Wednesday, September 18, 2013

Raja Beta Banega Neta!

No, this is not a rant against dynastic politics. Only an ostrich, or your Congressi blessed with archetypal thick skin, would have missed its disastrous limitations. Fact is that India of the present pretty much makes the case for misfortunes that result when power is thrust in the hands of those with credentials mostly limited to parentage. Thankfully, though General Elections are a year away, but the writing seems to be on the wall for sundry dynasts and their brazen sense of entitlement.

My pitch today is almost the opposite. For our polity to step up, more of our bright young things ought to be encouraged to don the political mantle. This, however, is a long walk from current reality. Quiz any Indian schoolgoing child about career ambitions, and it would be difficult to transcend familiar doctor-engineer-civil servant territory. Yes, MBA has gained some coinage as a livelihood option in the last decade or so; and there will the occasional interest in bijness (often running in the family); but you can bet the barn against finding anything more than the odd aspirant for public life.

Yet, at many levels, politics is the top of the pyramid. Take a country like ours, and it is easy to argue that professionals of all ilk actually have to defer to the neta class more often than any other. Apart from an undeniable power to do good, it is not as if there is no economic upside either (and that is without perforce resorting to UPA my-kursi-is-my-ATM style moral degeneracy). Despite this, politics as a career somehow continues to be considered lowly and fit only for 'the scoundrel'.

Of course, this is in stark contrast to democracies housed in the more developed nations of the West. Politics is right up there with Medicine and Law as career choices for the nation's bright minds. Sure, there are jokes on the neta as much as, say, on a banker, lawyer, movie star, or any other. However, there is no sustained scorn or uniform vilification of the kind we see locally. Thus, talent does enter, and often from the unlikeliest of quarters. In the US, for instance, from a Lincoln to an Obama, politics has accorded means for the the proverbial outsider to rise to the very top by dint of merit (and some timing; but such is true in all walks of life). Must we be so very different?

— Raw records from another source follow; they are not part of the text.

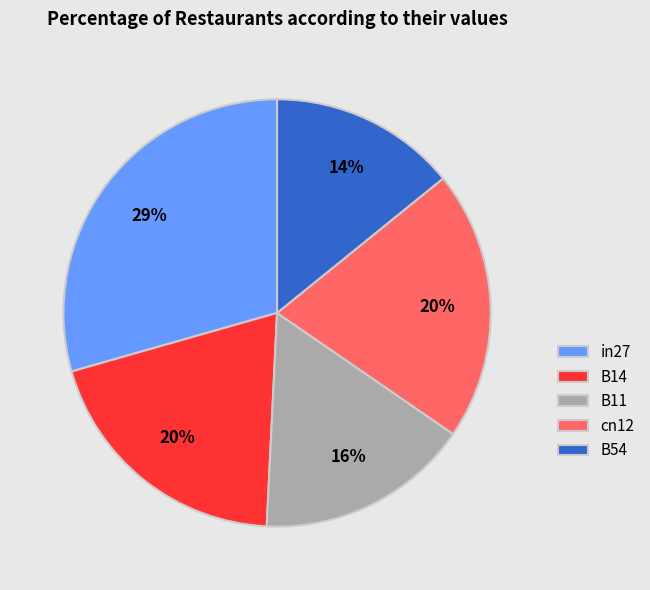

To the nearest percent, what is the difference between the largest and smallest slice percentages?

15%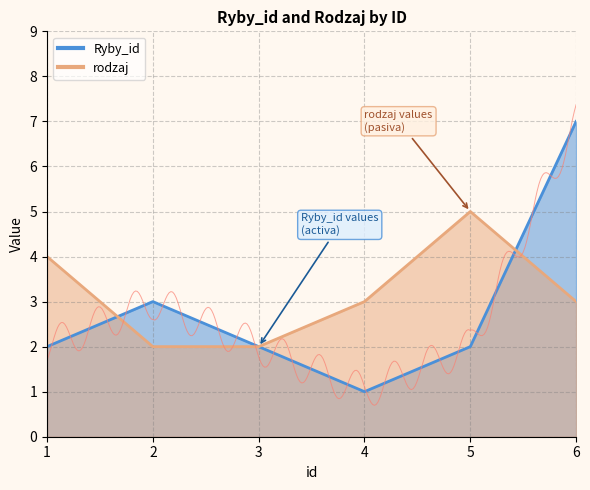

How many values in the Ryby_id series exceed 2?

2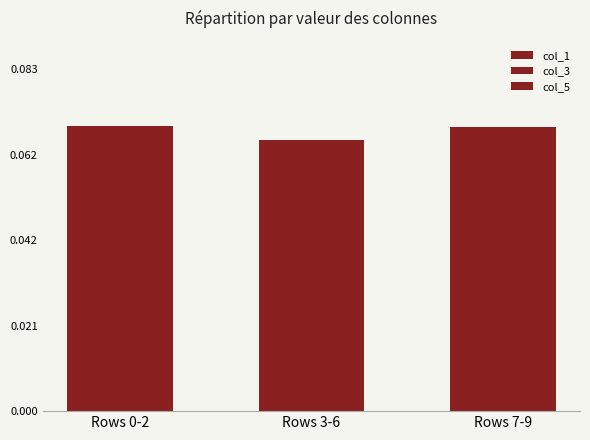

How many groups of bars are there?

3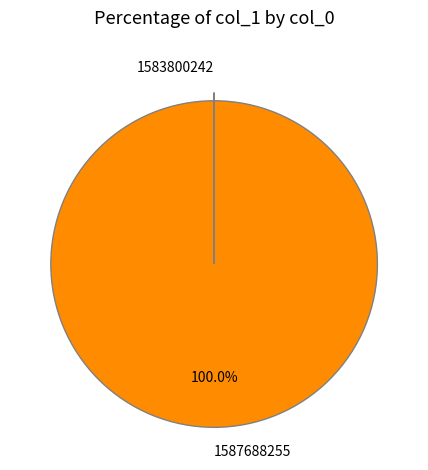

Which slice is the largest?

1587688255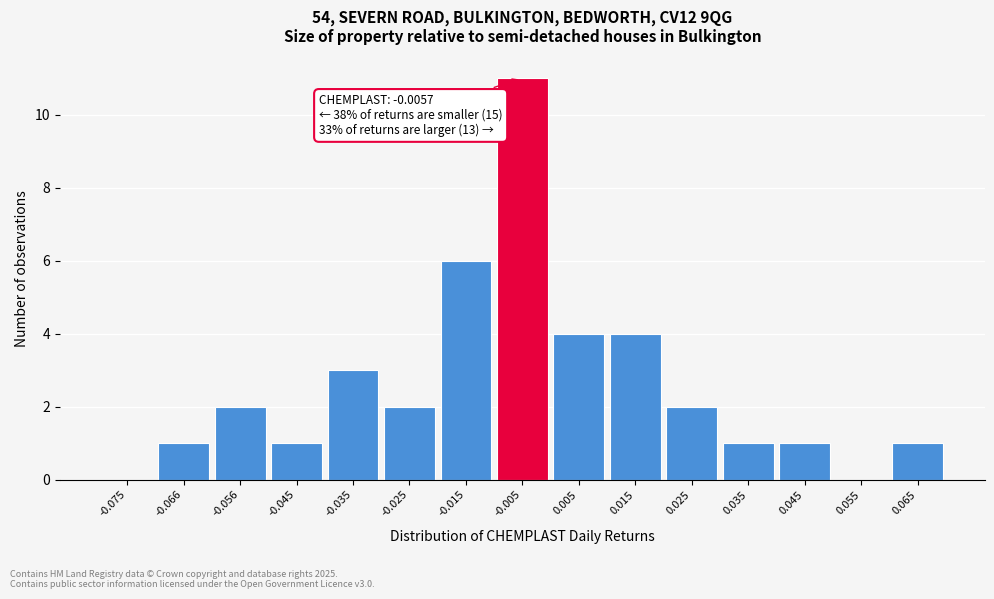

Over which range of the x-axis is the bar tallest?

-0.01 to 0.00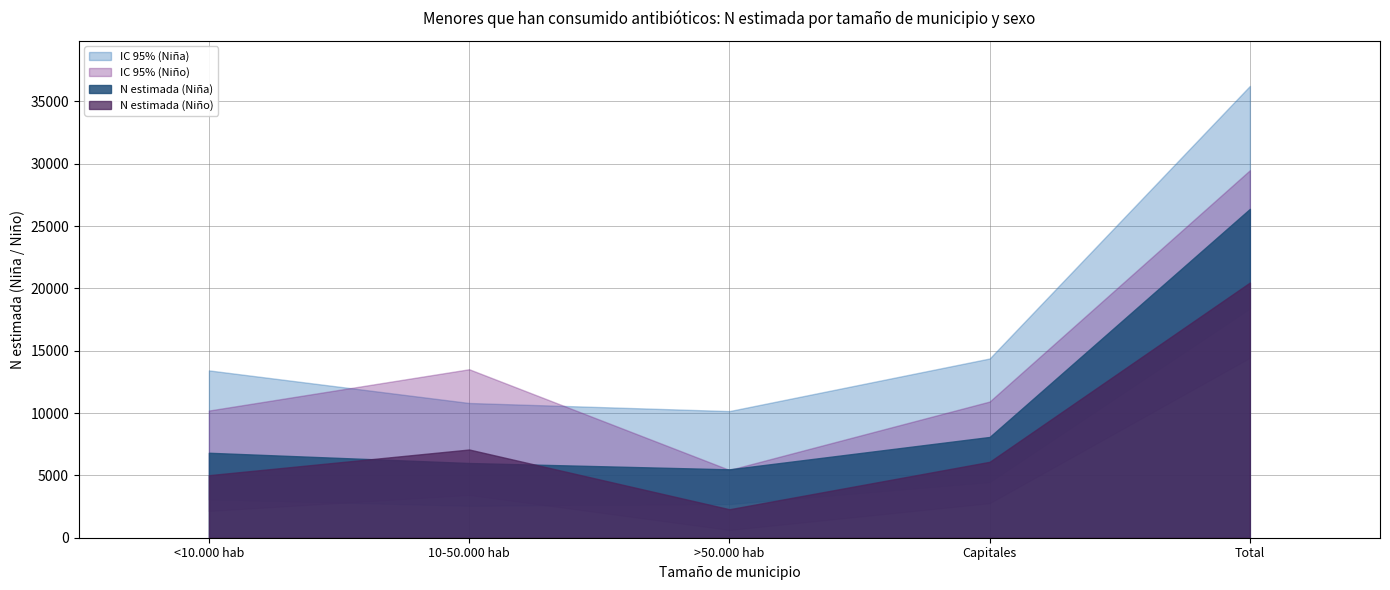

At which category does the chart reach its minimum across all series?

>50.000 hab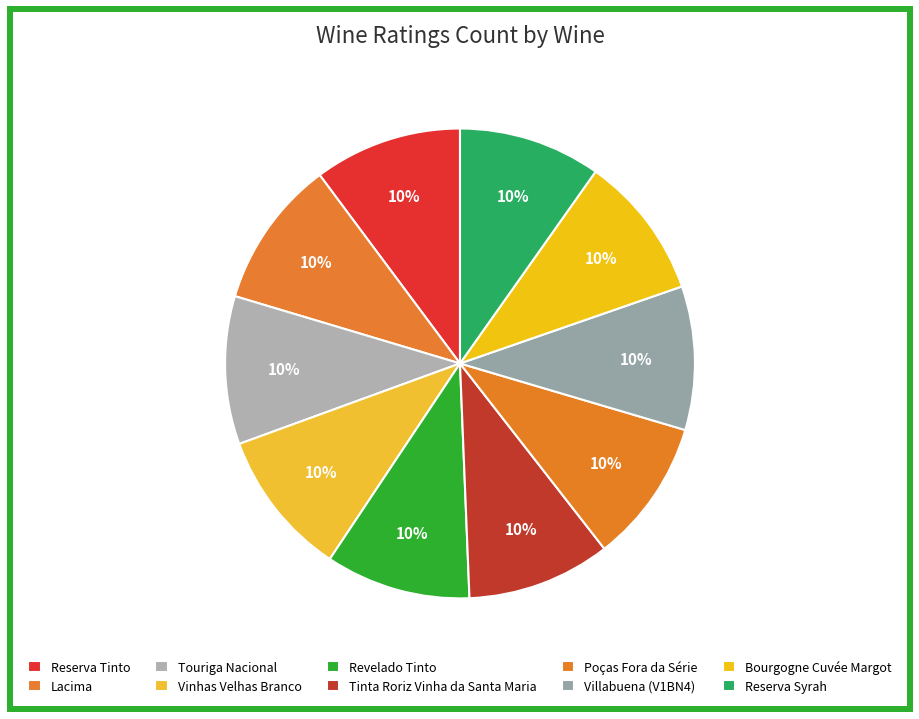

Approximately how many times larger is the value at Tinta Roriz Vinha da Santa Maria compared to Poças Fora da Série?

1.0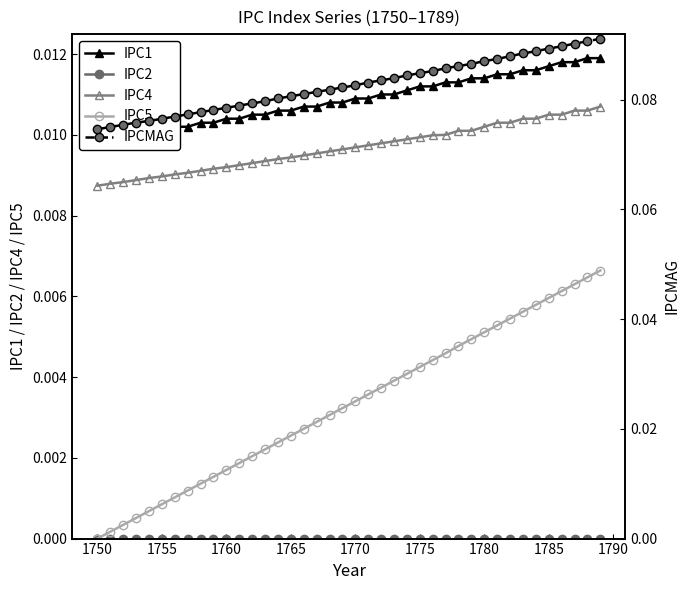

True or false: IPC5 and IPC4 intersect in this chart.

False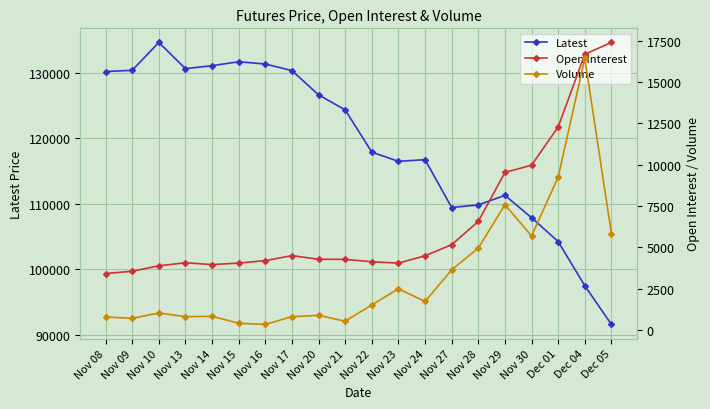

What is the label of the 2nd point from the left?

Nov 09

The mostly commonly profferred hypothesis for this dichotomy seems to be the vintage of those democracies. Somehow, barriers to entry are lowered as the democratic model matures over time; and (eventually) the cesspool of politics becomes less murky. However, in this respect, our record of the last few years has been rather uninspiring. One does not have to look farther than the principles that were IAC, to the compromise that is Kejriwal, in order to understand this gap.

Thus, the AAP's apparent descent from the promise of breathtaking change may have ramifications beyond the obvious. Will similar future efforts be equally torn asunder by the fallibility of a few? Were they felled in trying to do much too soon; and is that all we must guard against? Or must we be willing to tread the longer path by galvanizing from within, centred around the two national parties? With the Congress seemingly intent on self-destruction, at least part of the answer is clear. That time is now.